To start the game, you pick (or randomly choose) character roles from the original Star Trek television series. Seven of them, in fact. Each of these characters has a unique ability that incorporates their position on the ship. Scott helps repair the ship, Chekov increases attack power, etc. These abilities are extremely useful and, on harder difficulties, become essential to victory.
Instead of simply trying to kill every enemy in the grab-bag, players complete missions (and...well, kill enemies from the grab-bag) to win the game. There are 18 missions, each with specific parameters to complete. There are various rewards (and penalties) for completing a mission: the more missions you add, the harder the game gets.
A Moving Ship!
God doesn't need a starship to move-but for the rest of us not from Sha Ka Ree, how else can you travel at light speeds? Instead of being in a stationary castle ala Castle Panic, the Enterprise moves. You can rotate the ship-and you absolutely have to, in order to attack enemies in certain sectors. This adds more decision making to your turn, as often times you will have to rotate your ship to different quadrants in order to attack enemies/defend against enemies/work on completing missions. Also, you can move "forward"-how does this happen? By pulling everything you are facing forward one ring. While the ship doesn't physically move on the board, it gives you the feel of the ship moving in a particular direction in space.
Another disclaimer: I'm not as judgmental about components as others-I don't get as excited/bothered by them as others seem to. Gameplay is what matters to me by quite a bit. That said, I'll say my piece here.
Overall, I think all of the components are very well made for the price. The board and tokens are thick and sturdy and the graphics are appealing. The pictures on the enemy tokes and character role cards have the vintage Star Trek look that goes with the original series-I liked the stock photos on the character cards, as it goes well with the theme. The ship is excellent and easy to put together, which is surrounded by excellent translucent shield pieces that fit into the base of the ship.
But here's the thing: the ship doesn't really...fit....inside the shield pieces in the base. It kind of hangs over and is cumbersome. Also, putting damage tokens on the oversized ship can be a bit of a pain. It's not a major criticism, but it was a bit bothersome during gameplay.
Verdict: Resistance is Futile
This is a damn good game: I really have enjoyed playing it. I can't help but compare it to the recently released Star Trek: Frontiers and see how this game warps over all the traps Frontiers got sucked into. It takes a very good Castle Panic game and improves upon it by putting a new spin on an old formula. The new character cards, missions and movement dynamic all make the game feel more complex than Castle Panic and give it a new feel. Also, the game has a LOT of theme that works in a cohesive manner (as opposed to Frontier, where the theme comes across as much more disjointed).

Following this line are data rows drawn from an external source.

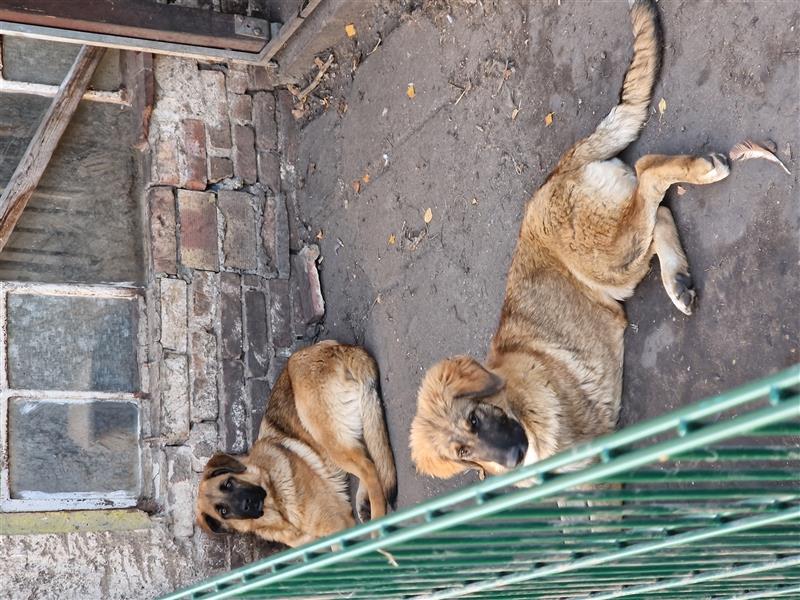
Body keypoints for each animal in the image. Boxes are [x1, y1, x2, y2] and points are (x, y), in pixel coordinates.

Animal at [197, 340, 396, 548]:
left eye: (228, 483)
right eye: (223, 511)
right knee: (369, 456)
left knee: (368, 467)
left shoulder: (338, 526)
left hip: (321, 429)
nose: (248, 503)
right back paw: (364, 504)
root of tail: (336, 347)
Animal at [410, 0, 728, 478]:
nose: (513, 458)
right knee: (658, 213)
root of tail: (556, 173)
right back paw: (678, 281)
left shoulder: (598, 455)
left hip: (608, 254)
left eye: (474, 419)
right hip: (617, 268)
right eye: (461, 452)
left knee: (650, 172)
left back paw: (705, 171)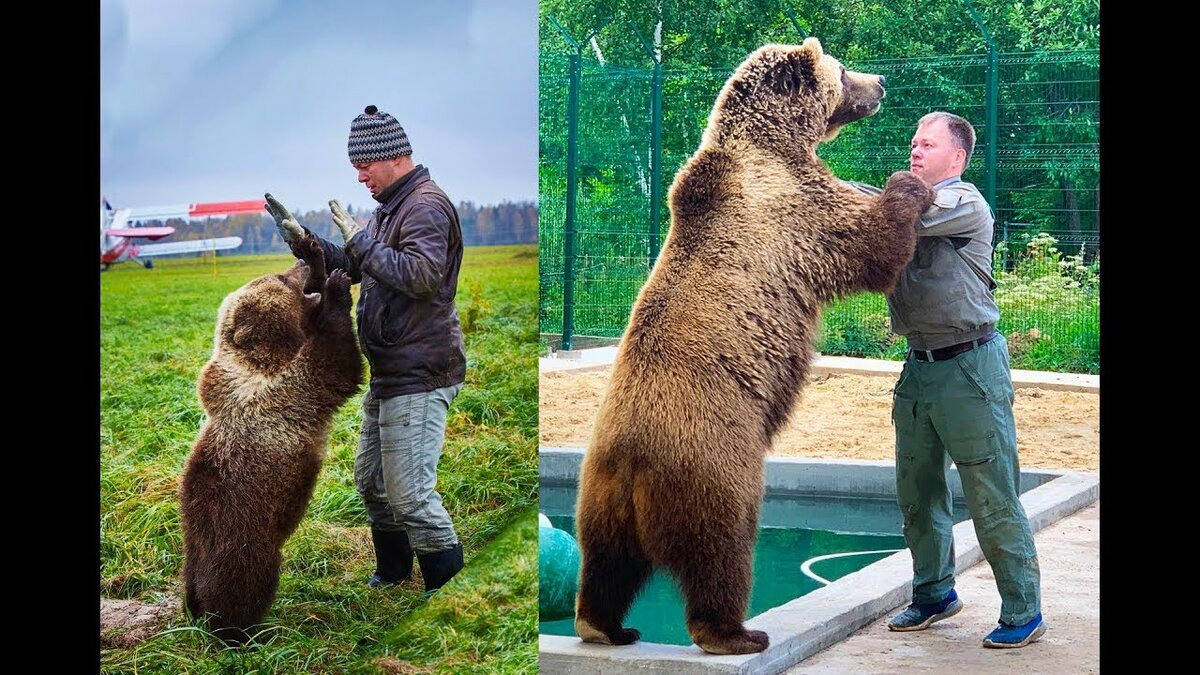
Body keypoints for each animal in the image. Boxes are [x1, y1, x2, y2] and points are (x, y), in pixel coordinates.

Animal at [178, 239, 360, 643]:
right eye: (281, 278)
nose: (303, 262)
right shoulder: (281, 393)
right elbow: (334, 363)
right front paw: (338, 290)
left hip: (194, 545)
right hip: (244, 539)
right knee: (243, 586)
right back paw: (240, 633)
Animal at [573, 36, 936, 653]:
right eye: (844, 70)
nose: (882, 81)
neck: (774, 139)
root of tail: (633, 467)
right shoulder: (796, 208)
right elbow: (866, 243)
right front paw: (904, 188)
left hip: (599, 500)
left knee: (607, 565)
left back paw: (606, 626)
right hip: (716, 473)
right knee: (722, 555)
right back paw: (737, 633)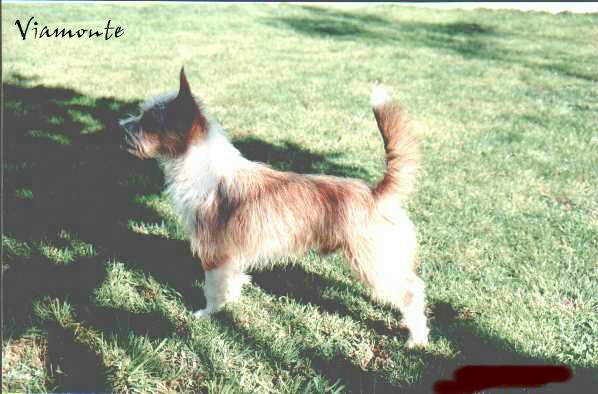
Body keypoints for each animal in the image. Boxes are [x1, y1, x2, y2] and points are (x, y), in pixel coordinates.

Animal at [120, 69, 432, 346]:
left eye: (150, 121)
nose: (119, 126)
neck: (202, 167)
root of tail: (376, 193)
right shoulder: (231, 256)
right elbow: (231, 281)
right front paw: (230, 301)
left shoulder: (213, 253)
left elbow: (212, 288)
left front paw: (207, 314)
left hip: (374, 264)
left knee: (412, 291)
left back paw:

Anyone who doesn't own Castle Panic should go out and buy this game immediately-it's an excellent light-medium weight game. Anyone who does own Castle Panic should go out and buy it as well-it adds a lot of new and enjoyable elements to an old favorite. This is the best Star Trek game I've played to date, and plan on bringing it out to the tabletop quite a bit in the coming months.
Thanks for the positive review, specific without bogging down.
Thanks, also, for confirming my "gut instinct" impulse-buy!
Haven't got the game quite yet, but I'm glad I pulled the trigger, or pressed the photon torpedo button, or whatever.